Task description >>
Using the entries below, quote exactly the span of lines that begins with the line containing "第三节 2024-2029年影响企业经营的关键趋势" and ends with the final line.

Material provided >>
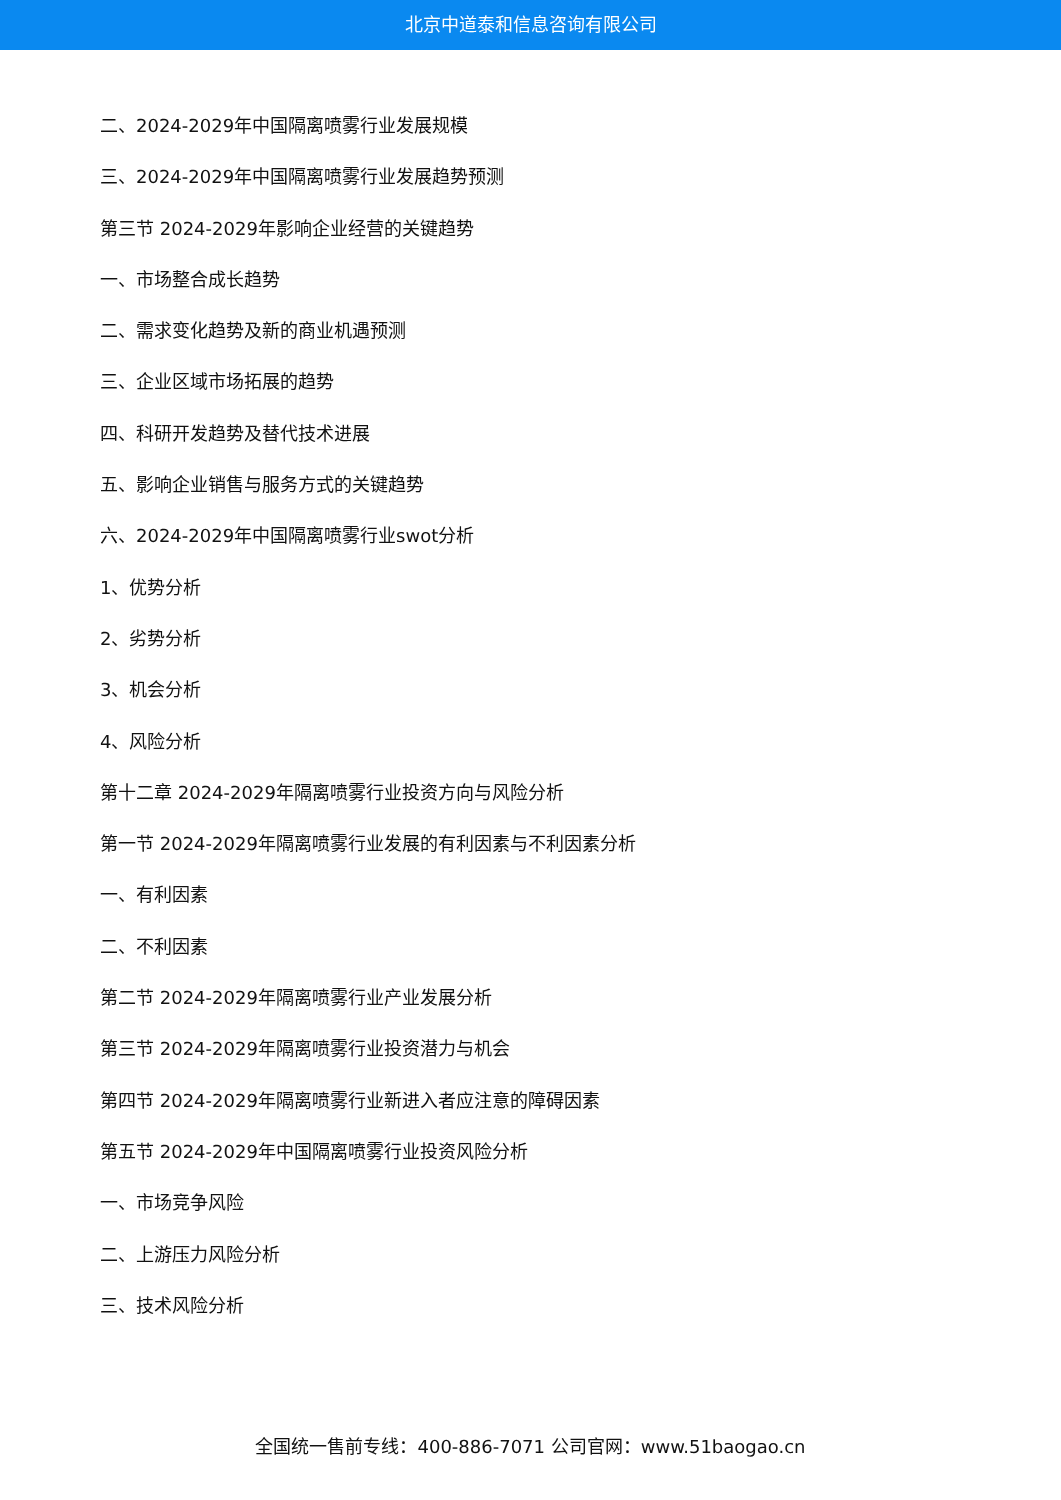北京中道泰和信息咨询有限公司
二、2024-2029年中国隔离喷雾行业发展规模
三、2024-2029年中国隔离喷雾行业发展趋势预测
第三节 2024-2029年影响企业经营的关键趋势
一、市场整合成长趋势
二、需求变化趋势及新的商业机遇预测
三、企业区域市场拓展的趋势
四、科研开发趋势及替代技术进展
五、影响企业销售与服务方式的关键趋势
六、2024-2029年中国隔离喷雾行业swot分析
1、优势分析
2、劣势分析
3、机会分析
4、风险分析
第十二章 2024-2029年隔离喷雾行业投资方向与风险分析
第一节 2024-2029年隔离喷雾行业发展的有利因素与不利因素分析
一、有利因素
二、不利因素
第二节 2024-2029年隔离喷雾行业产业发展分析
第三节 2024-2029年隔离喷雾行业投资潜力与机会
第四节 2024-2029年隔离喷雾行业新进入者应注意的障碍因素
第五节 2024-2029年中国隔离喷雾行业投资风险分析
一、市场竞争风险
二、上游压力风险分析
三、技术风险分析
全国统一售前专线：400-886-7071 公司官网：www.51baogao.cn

Task solution >>
第三节 2024-2029年影响企业经营的关键趋势
一、市场整合成长趋势
二、需求变化趋势及新的商业机遇预测
三、企业区域市场拓展的趋势
四、科研开发趋势及替代技术进展
五、影响企业销售与服务方式的关键趋势
六、2024-2029年中国隔离喷雾行业swot分析
1、优势分析
2、劣势分析
3、机会分析
4、风险分析
第十二章 2024-2029年隔离喷雾行业投资方向与风险分析
第一节 2024-2029年隔离喷雾行业发展的有利因素与不利因素分析
一、有利因素
二、不利因素
第二节 2024-2029年隔离喷雾行业产业发展分析
第三节 2024-2029年隔离喷雾行业投资潜力与机会
第四节 2024-2029年隔离喷雾行业新进入者应注意的障碍因素
第五节 2024-2029年中国隔离喷雾行业投资风险分析
一、市场竞争风险
二、上游压力风险分析
三、技术风险分析
全国统一售前专线：400-886-7071 公司官网：www.51baogao.cn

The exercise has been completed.